NatWest’s Bridport branch opened in May 1914 as a branch of Parr’s Bank. Originally founded as Parr & Co in 1788, this bank was continually on the look-out for new locations in which to trade. Bridport, with its long history of rope-making and the associated industry, was an ideal location for the growing bank to open a branch. The new Bridport branch opened on 11 May 1914, and despite there being branches of two other banks in the town, the Parr’s branch flourished from the outset.  

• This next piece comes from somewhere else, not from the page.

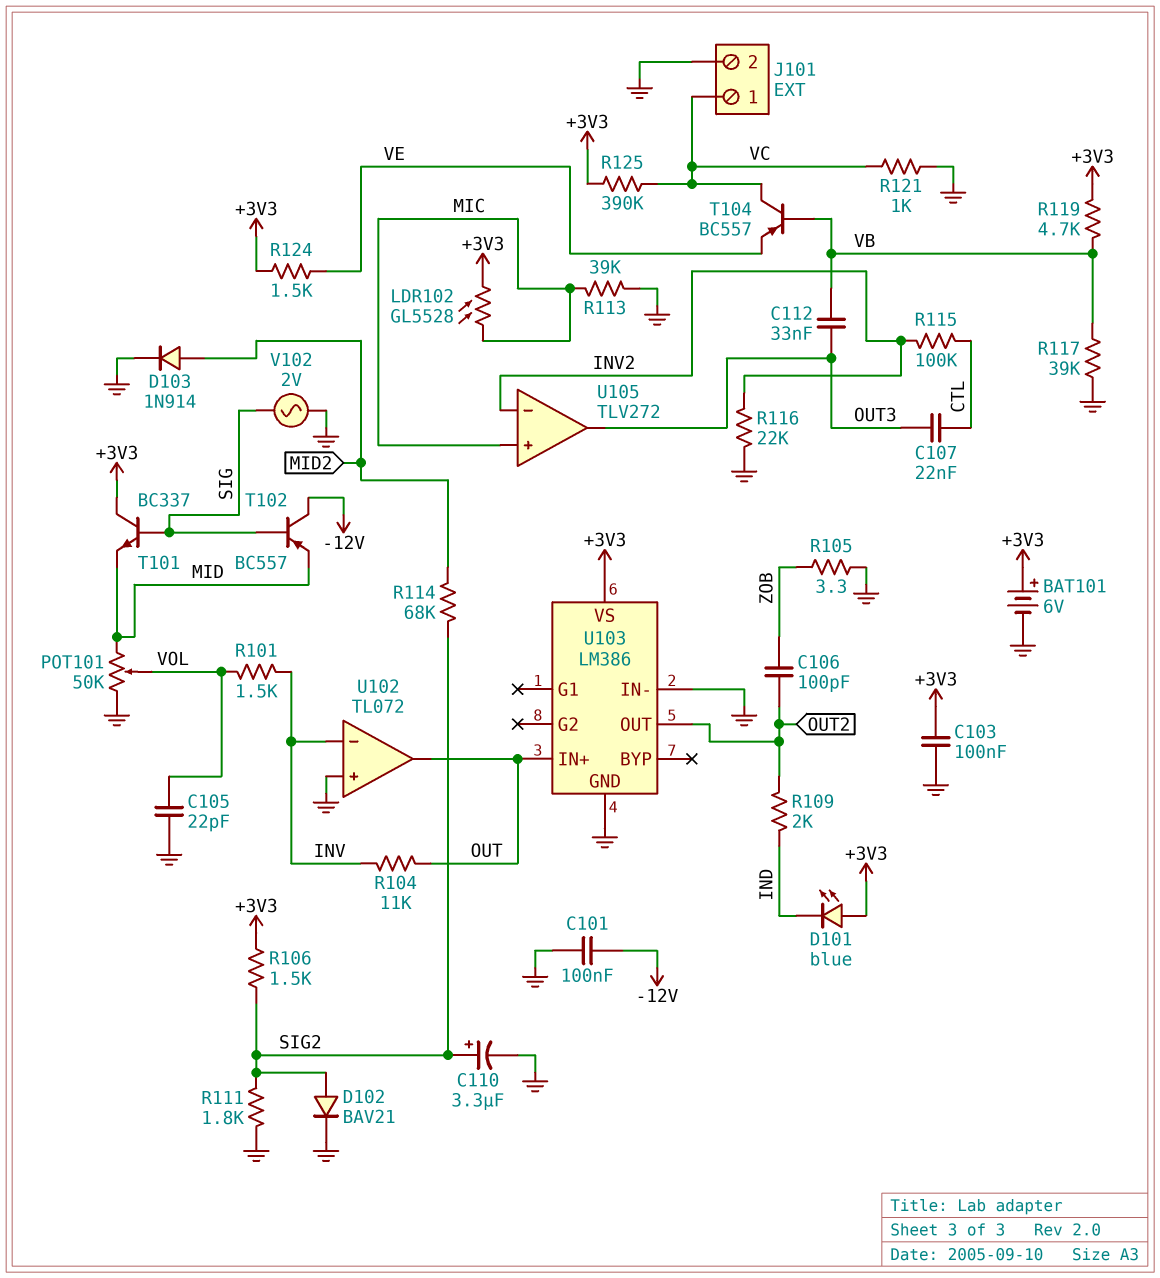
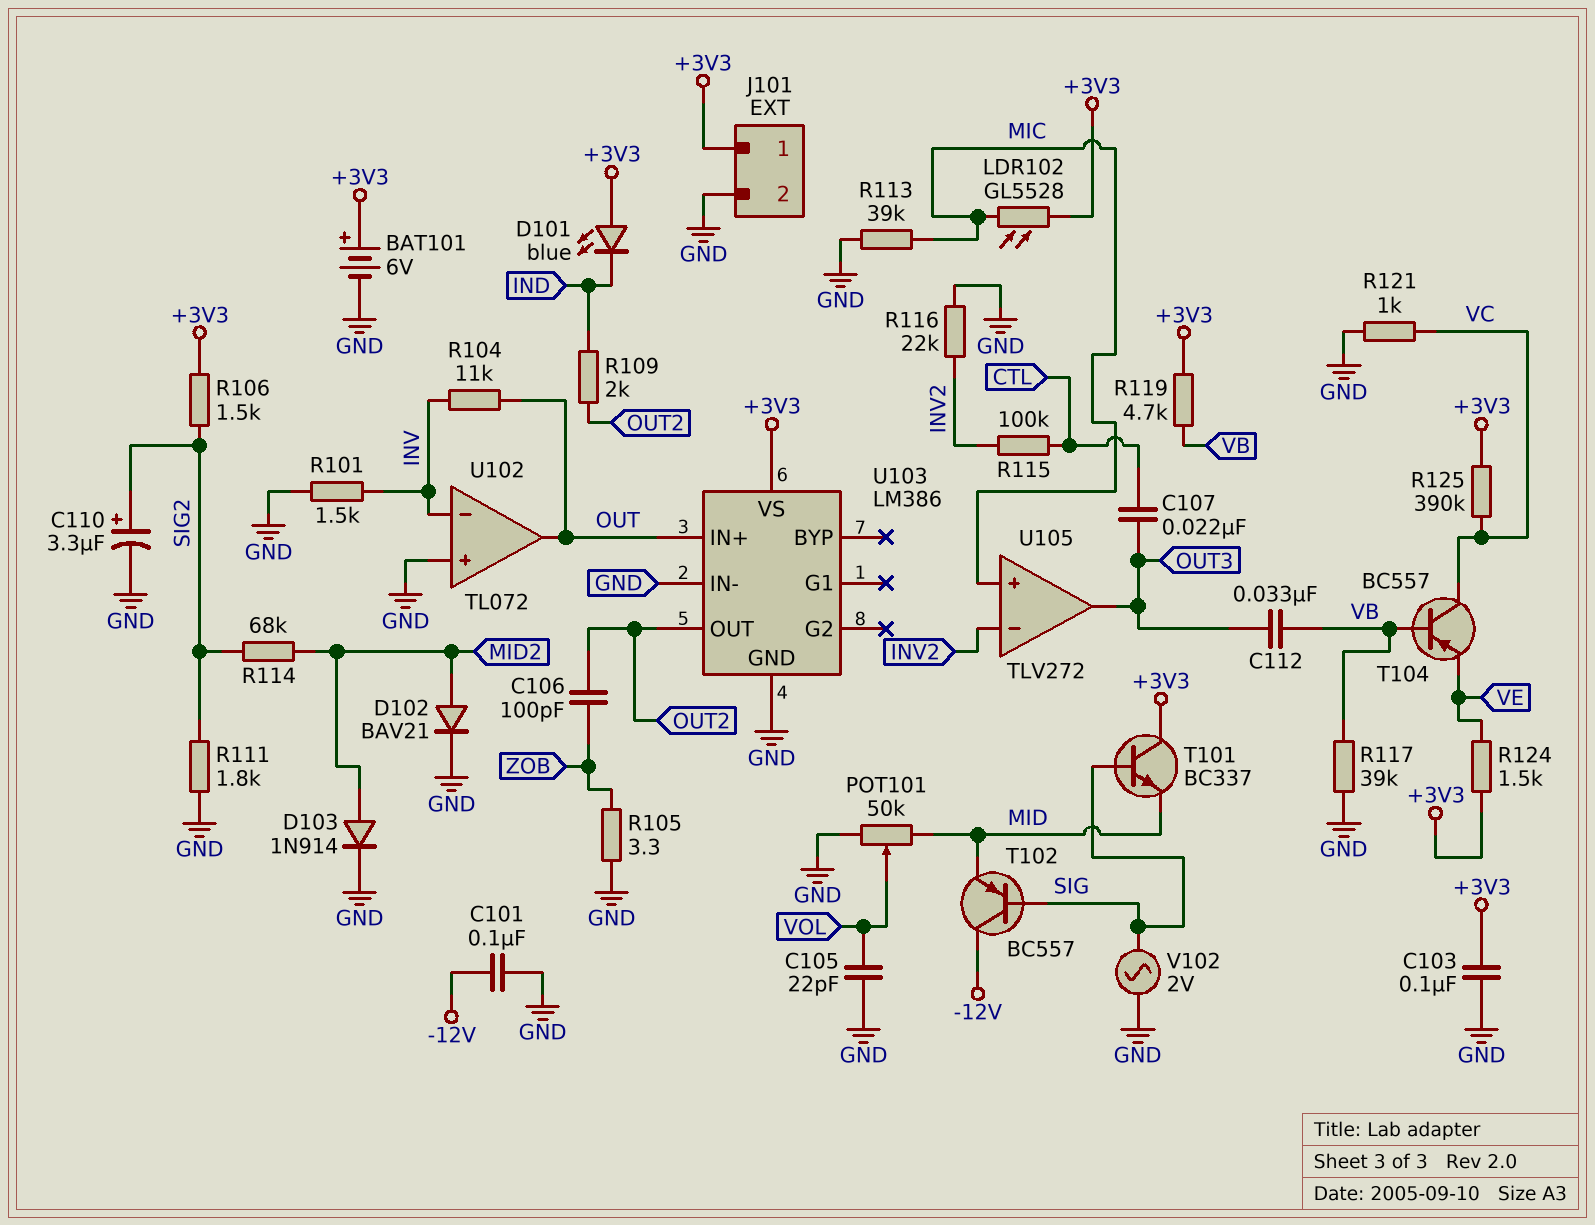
D102: diode BAV21 (A SIG2, K GND) -> diode BAV21 (A MID2, K GND)
J101 pin 1: VC -> +3V3
R101: 1.5k (INV, VOL) -> 1.5k (GND, INV)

The new branch was opened at 53 East Street and managed by Mr F E Nutt. As the First World War started just months after it opened, Bridport branch was soon required to deal with extra responsibilities, such as the sale of war loan subscriptions, and a raft of government controls. Nonetheless, it was an immediate success and just three years after it opened the branch was moved to premises at 22 East Street which were not only larger, but were better designed for banking. This building had been occupied by the Bridport branch of Lloyds Bank, so was perfectly suited to the branch’s needs, coming with a banking counter and a strong room already installed. 

Westminster Bank

During the First World War the banking sector was undergoing a transformation, with smaller banks being forced to grow or merge in order to remain competitive. As a result of this, Parr’s Bank merged with London County & Westminster Bank in 1918, becoming London County Westminster & Parr’s Bank. This name was shortened to Westminster Bank in 1924.

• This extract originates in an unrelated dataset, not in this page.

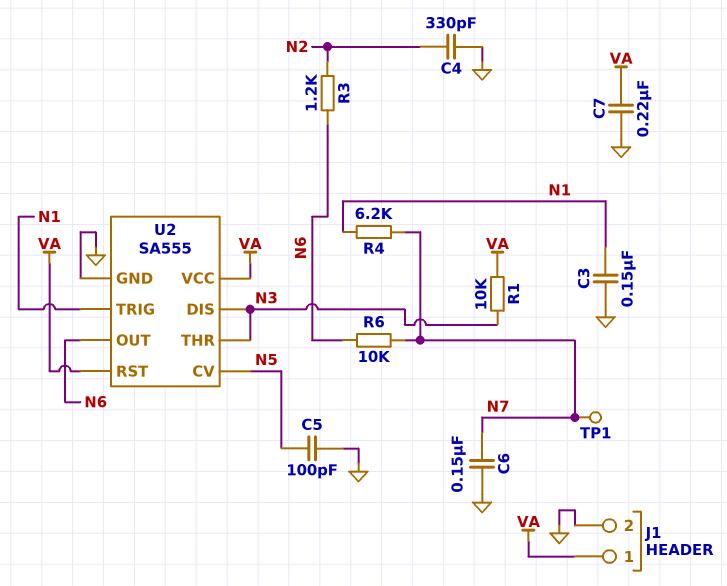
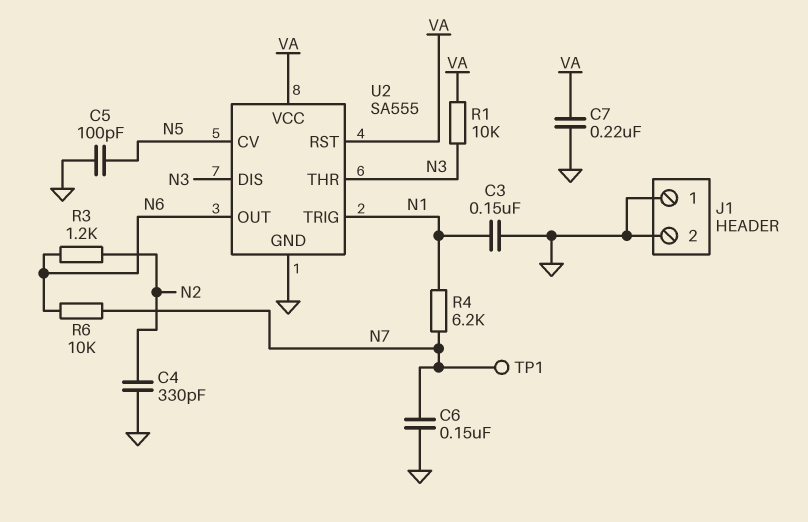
J1 pin 1: VA -> GND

The outbreak of the Second World War soon ushered in a period of shortages, with constraints on foreign exchange and lending. As men left to serve in the forces banks had to adapt. Bridport branch of Westminster Bank had to cope with a direct effect of the Second World War in December 1942. In the early afternoon of the 16th of December a 1000lb German bomb was dropped on East Street, landing in the entrance hall of Bridport branch. The bomb did not explode, however. The branch and, in fact, the whole street were evacuated in case the bomb was to go off. A bomb disposal team arrived the next morning and defused it. The Westminster Bank branch staff worked in the nearby Lloyds branch for a couple of days while the bomb damage was cleared away and the branch made usable again. The pillar to the right hand side of the branch’s door was destroyed by the bomb, and rebuilt in 1950. 

National Westminster Bank

In 1970 Westminster Bank merged with National Provincial Bank to create National Westminster Bank, and Bridport became a branch of the new NatWest.  

NatWest Bridport remains at 22 East Street today.